Once you find the gravitational force (\(F\)), you can calculate the centripetal acceleration (\(a\)) using the formula for centripetal force:
\[F = m \cdot a\]
Where \(m\) is the mass of the Moon. The gravitational force (\(F\)) acts as the centripetal force.
b) To find the velocity of the Moon in its orbit, you can use the centripetal acceleration formula:
\[a = \frac{v^2}{r}\]
Where:
- \(a\) is the centripetal acceleration,
- \(v\) is the velocity you want to find, and
- \(r\) is the distance between the Earth and the Moon.
You already calculated the centripetal acceleration in part (a), and you have the value of \(r\). Solve for \(v\).

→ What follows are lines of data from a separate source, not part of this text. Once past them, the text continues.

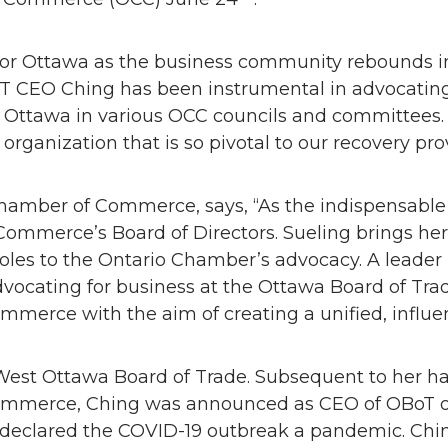
or Ottawa as the business community rebounds in
oT CEO Ching has been instrumental in advocatin
 Ottawa in various OCC councils and committees. 
 organization that is so pivotal to our recovery pr
hamber of Commerce, says, “As the indispensable p
ommerce’s Board of Directors. Sueling brings her 
les to the Ontario Chamber’s advocacy. A leader
vocating for business at the Ottawa Board of Trade
mmerce with the aim of creating a unified, influen
est Ottawa Board of Trade. Subsequent to her han
 commerce, Ching was announced as CEO of OBoT on
clared the COVID-19 outbreak a pandemic. Ching’s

c) To find the time it takes for the Moon to complete one orbit around the Earth (its orbital period), you can use the formula:
\[T = \frac{2\pi r}{v}\]
Where:
- \(T\) is the time (in seconds) for one orbit,
- \(r\) is the distance between the Earth and the Moon (as given),
- \(v\) is the velocity you found in part (b), and
- \(\pi\) is a mathematical constant (approximately 3.14159).
Since you want the time in days, you'll need to convert the result to days. There are 86,400 seconds in a day.